What is required
Your job is to return each record exactly, minus any pictures.

==== Data for analysis

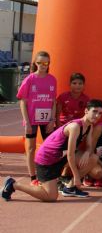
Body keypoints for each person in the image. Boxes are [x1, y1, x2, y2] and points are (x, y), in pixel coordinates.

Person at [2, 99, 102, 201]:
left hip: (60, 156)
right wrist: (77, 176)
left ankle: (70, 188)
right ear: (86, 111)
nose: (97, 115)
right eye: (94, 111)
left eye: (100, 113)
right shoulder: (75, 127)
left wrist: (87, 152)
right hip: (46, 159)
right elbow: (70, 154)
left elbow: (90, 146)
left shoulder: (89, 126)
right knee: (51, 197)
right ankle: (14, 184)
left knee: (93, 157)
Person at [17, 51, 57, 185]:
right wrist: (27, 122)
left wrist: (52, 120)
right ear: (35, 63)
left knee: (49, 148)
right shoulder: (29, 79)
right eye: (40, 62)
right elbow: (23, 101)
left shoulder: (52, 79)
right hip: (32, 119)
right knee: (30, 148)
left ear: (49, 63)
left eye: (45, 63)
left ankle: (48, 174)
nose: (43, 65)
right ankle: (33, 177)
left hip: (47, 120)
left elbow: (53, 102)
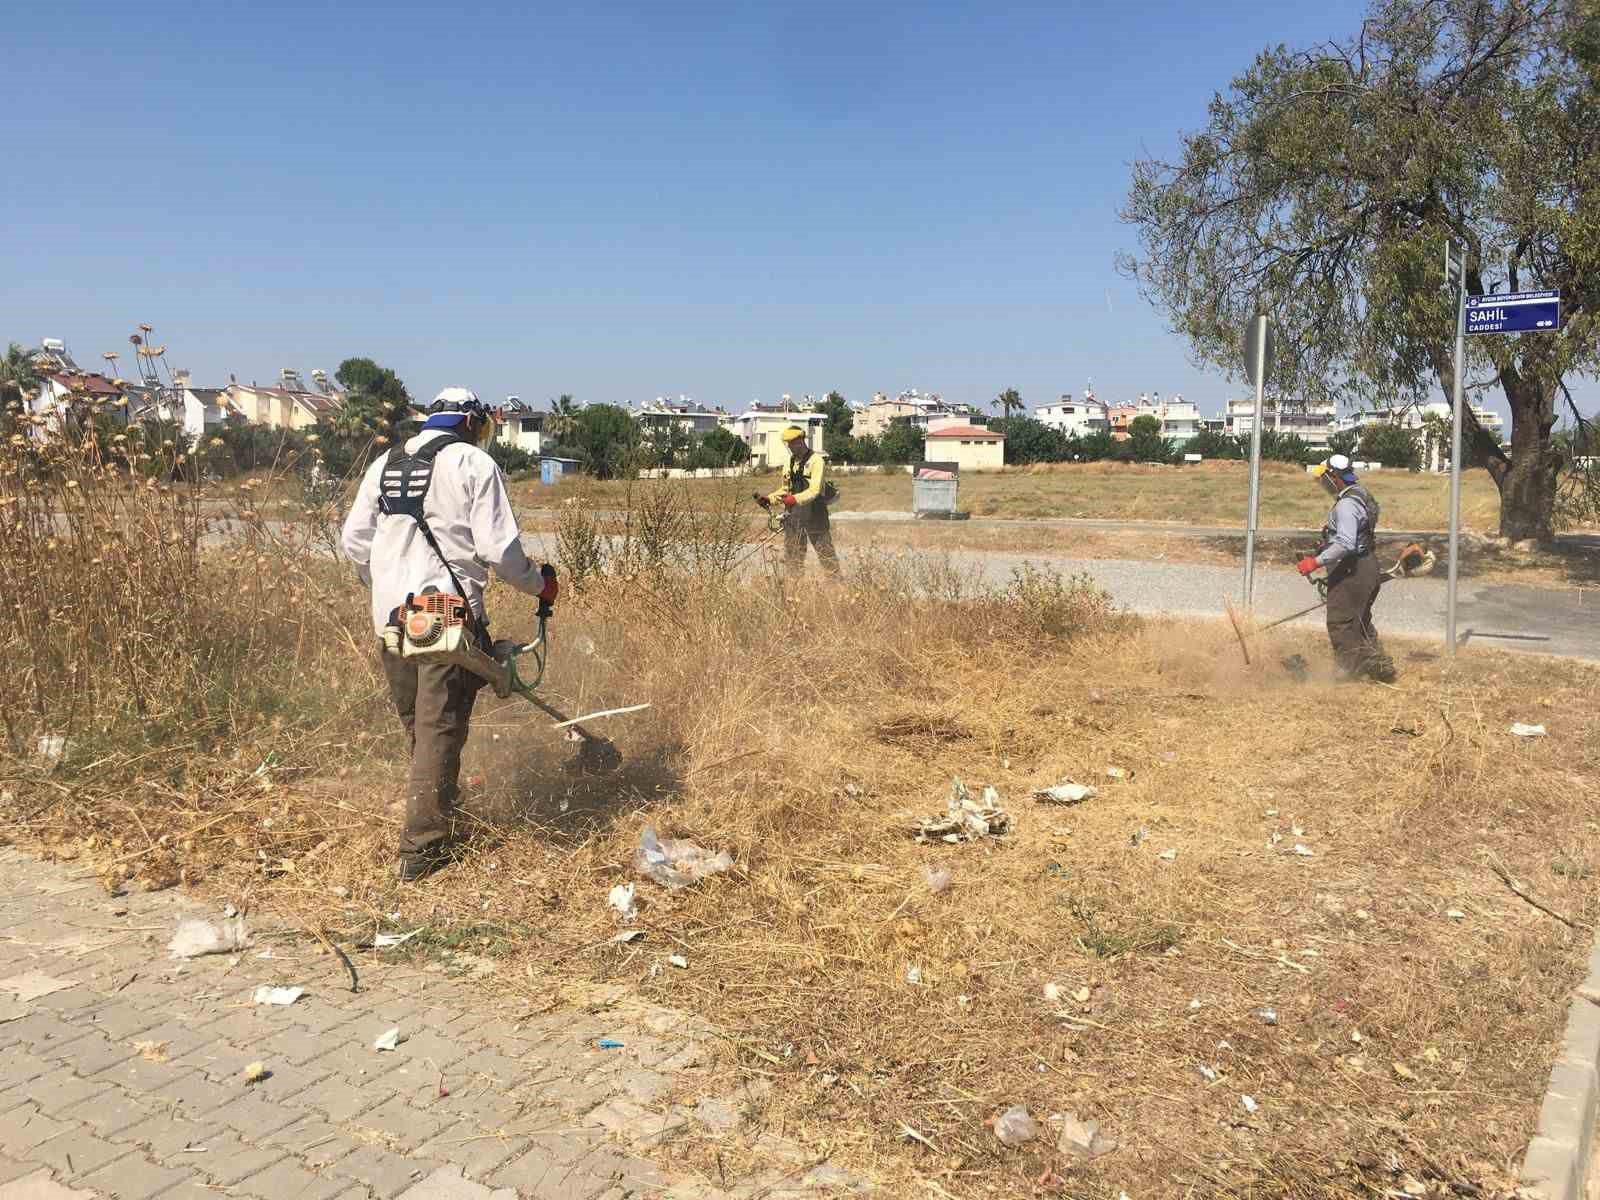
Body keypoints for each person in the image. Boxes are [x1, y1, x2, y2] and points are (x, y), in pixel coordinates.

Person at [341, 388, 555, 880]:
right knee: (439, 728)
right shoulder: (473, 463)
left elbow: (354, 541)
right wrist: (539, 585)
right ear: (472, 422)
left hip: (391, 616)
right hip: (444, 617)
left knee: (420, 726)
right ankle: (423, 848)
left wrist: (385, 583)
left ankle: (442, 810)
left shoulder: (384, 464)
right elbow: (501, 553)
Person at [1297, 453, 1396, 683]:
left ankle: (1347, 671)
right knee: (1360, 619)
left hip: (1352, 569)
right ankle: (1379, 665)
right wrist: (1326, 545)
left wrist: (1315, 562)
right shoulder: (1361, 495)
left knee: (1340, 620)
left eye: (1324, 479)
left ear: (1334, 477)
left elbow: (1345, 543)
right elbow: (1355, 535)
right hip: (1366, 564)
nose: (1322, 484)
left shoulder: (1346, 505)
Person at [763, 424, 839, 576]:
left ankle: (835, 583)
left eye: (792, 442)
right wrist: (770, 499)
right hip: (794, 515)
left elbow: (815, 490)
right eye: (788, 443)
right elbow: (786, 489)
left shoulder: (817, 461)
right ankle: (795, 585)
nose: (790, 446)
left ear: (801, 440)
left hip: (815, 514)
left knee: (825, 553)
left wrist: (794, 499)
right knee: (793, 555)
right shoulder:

========

Exercise answer
Body keypoints for each person in the image. Boxes are [x1, y1, x2, y2] and points are (x, y), in pixel coordinates.

Person at [2, 99, 102, 201]:
left hip: (60, 156)
right wrist: (77, 176)
left ankle: (70, 188)
right ear: (86, 111)
nose: (97, 115)
right eye: (94, 111)
left eye: (100, 113)
right shoulder: (75, 127)
left wrist: (87, 152)
right hip: (46, 159)
right elbow: (70, 154)
left elbow: (90, 146)
left shoulder: (89, 126)
right knee: (51, 197)
right ankle: (14, 184)
left knee: (93, 157)
Person at [17, 51, 57, 185]:
right wrist: (27, 122)
left wrist: (52, 120)
right ear: (35, 63)
left knee: (49, 148)
right shoulder: (29, 79)
right eye: (40, 62)
right elbow: (23, 101)
left shoulder: (52, 79)
right hip: (32, 119)
right knee: (30, 148)
left ear: (49, 63)
left eye: (45, 63)
left ankle: (48, 174)
nose: (43, 65)
right ankle: (33, 177)
left hip: (47, 120)
left elbow: (53, 102)
Body keypoints for each person in the image. Boxes are [x1, y1, x2, y2] and points are (x, y), in pixel coordinates.

Person at [341, 388, 555, 880]:
right knee: (439, 728)
right shoulder: (473, 463)
left elbow: (354, 541)
right wrist: (539, 585)
right ear: (472, 422)
left hip: (391, 616)
right hip: (444, 617)
left knee: (420, 726)
right ankle: (423, 848)
left wrist: (385, 583)
left ankle: (442, 810)
left shoulder: (384, 464)
right elbow: (501, 553)
Person at [1297, 453, 1396, 683]:
left ankle: (1347, 671)
right knee: (1360, 619)
left hip: (1352, 569)
right ankle: (1379, 665)
right wrist: (1326, 545)
left wrist: (1315, 562)
right shoulder: (1361, 495)
left knee: (1340, 620)
left eye: (1324, 479)
left ear: (1334, 477)
left elbow: (1345, 543)
right elbow: (1355, 535)
right hip: (1366, 564)
nose: (1322, 484)
left shoulder: (1346, 505)
Person at [763, 424, 839, 576]:
left ankle: (835, 583)
left eye: (792, 442)
right wrist: (770, 499)
right hip: (794, 515)
left elbow: (815, 490)
right eye: (788, 443)
right elbow: (786, 489)
left shoulder: (817, 461)
right ankle: (795, 585)
nose: (790, 446)
left ear: (801, 440)
left hip: (815, 514)
left knee: (825, 553)
left wrist: (794, 499)
right knee: (793, 555)
right shoulder:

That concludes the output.